Justice Rohinton Fali Nariman expressed sheer disappointment and shock while hearing an application seeking guidelines on the FIRs that were filed under the provisions of Section 66 (a) of the IT Act, which was filed by PUCL (Peoples Union for Civil Liberties). He further went on to say, “What is going on is terrible.” while remarking that it was a 2015 judgment as soon as he laid eyes on the petition since people are still being prosecuted under this provision which was long struck down.

Even after seven years of the section being repealed, thousands of cases across the country are being filed where the offenders are being prosecuted under Section 66 (a) of the I T Act, stated Senior Advocate Sanjay Parikh, who was appearing for the petitioner in the PIL case. This also shows the level of legal illiteracy present amongst the law enforcers of the country, hinting towards its ‘draconian’ nature. The solution to this illiteracy lies in making police forces independent from the influence of politics and professionalising them. Since it was observed that they seem to be blindly working in the favour of the political parties while disregarding the public by taking recourse to zombie provisions without actually realising the validity and scope of the provisions.

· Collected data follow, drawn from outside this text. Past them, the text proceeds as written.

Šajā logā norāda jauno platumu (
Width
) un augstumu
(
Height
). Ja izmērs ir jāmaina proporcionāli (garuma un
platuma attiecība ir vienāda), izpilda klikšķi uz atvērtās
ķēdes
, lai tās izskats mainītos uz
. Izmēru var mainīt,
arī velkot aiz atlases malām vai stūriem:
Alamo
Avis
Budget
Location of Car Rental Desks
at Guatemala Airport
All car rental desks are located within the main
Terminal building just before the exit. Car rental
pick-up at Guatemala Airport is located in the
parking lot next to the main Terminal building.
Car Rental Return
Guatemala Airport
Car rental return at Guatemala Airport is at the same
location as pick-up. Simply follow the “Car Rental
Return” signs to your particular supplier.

An interesting observation made by Attorney General for India KK Venugopal revealed that even though the division bench struck down the provision, the section is there in the Bare Act. It is written in the footnote only that it has been mentioned that the Supreme Court of India has struck down the provision of Section 66 (a) of the Information Technology Act, 2005. Nonetheless, the police will not look at the footnote, which was commented by the honourable Justice R F Nariman, which circles back to the need of mentioning that it has been repealed right next to the provision of the said section to put an end to this misconduct.

 

Violation of fundamental rights and why is it happening?

Section 21 of the Constitution of India guarantees’ protection to life and personal liberty’, which is violated due to the dire consequences of the provision since people are still being prosecuted under the scrapped provision. Hence, through the respected high courts, all district courts must be communicated of the entirety of the Section 66 (a) of the I T Act being struck down.

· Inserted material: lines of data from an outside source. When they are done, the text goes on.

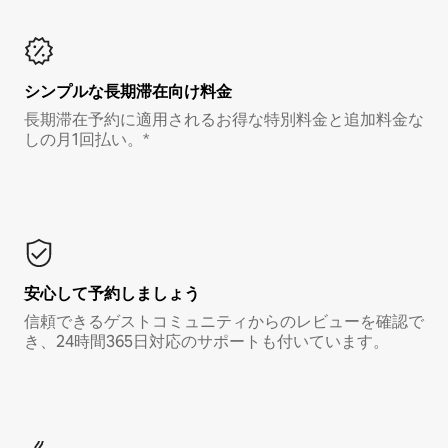
シンプルな長期滞在向け料金
長期滞在予約に適用されるお得な特別料金と追加料金な
しの月1回払い。*
安心して予約しましょう
信頼できるゲストコミュニティからのレビューを確認で
き、24時間365日対応のサポートも付いています。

Major inferences that can be drawn from this act is that either the magistrates and few prosecuting agencies are proactive in not giving effect to the landmark judgment in Shreya Singhal or the enforcement relies predominantly on the defendants stimulating the law in to action. These inferences can be drawn from the NCRB data, which supports the observation that even after its ‘constitutional death’, Section 66 (a) of the I T Act continues to have a zombie like undead application across the country in the esteemed courts and the police-stations. The court, in light of this non-compliance, should have undertaken suo moto cognisance of the failure of communication between the states’ branches.

 

Conclusion and Solution 

There a lot of zombie provisions like the Section 66 (a) that presently exist in the Indian society, and a simple yet effective solution to this would be to “create a procedure for the automatic tabling of an amendment to give effect to the Supreme Court decision like the rules pushed through under many statutes by the executive.” If these laws are not voted against specifically, then these laws must be circulated in the Gazette of India. In addition, initiating debates on the changing of the Gazette for the inclusion of sections as a constitutional import from the Supreme Court judgments. It is time to put a stop to this injustice, educate the masses about the validity and scope of the provisions so that not one more innocent person can be ‘bit’ or prosecuted under these legal zombies.

 

Footnotes:

[1] § 66 (a), Information Technology Act, 2005.

[2] § 14, Constitution of India.

[3] § 19 (1) (a), Constitution of India.

[4] § 21, Constitution of India.

[5] Shreya Singhal v Union of India,  AIR 2015 SC 1523.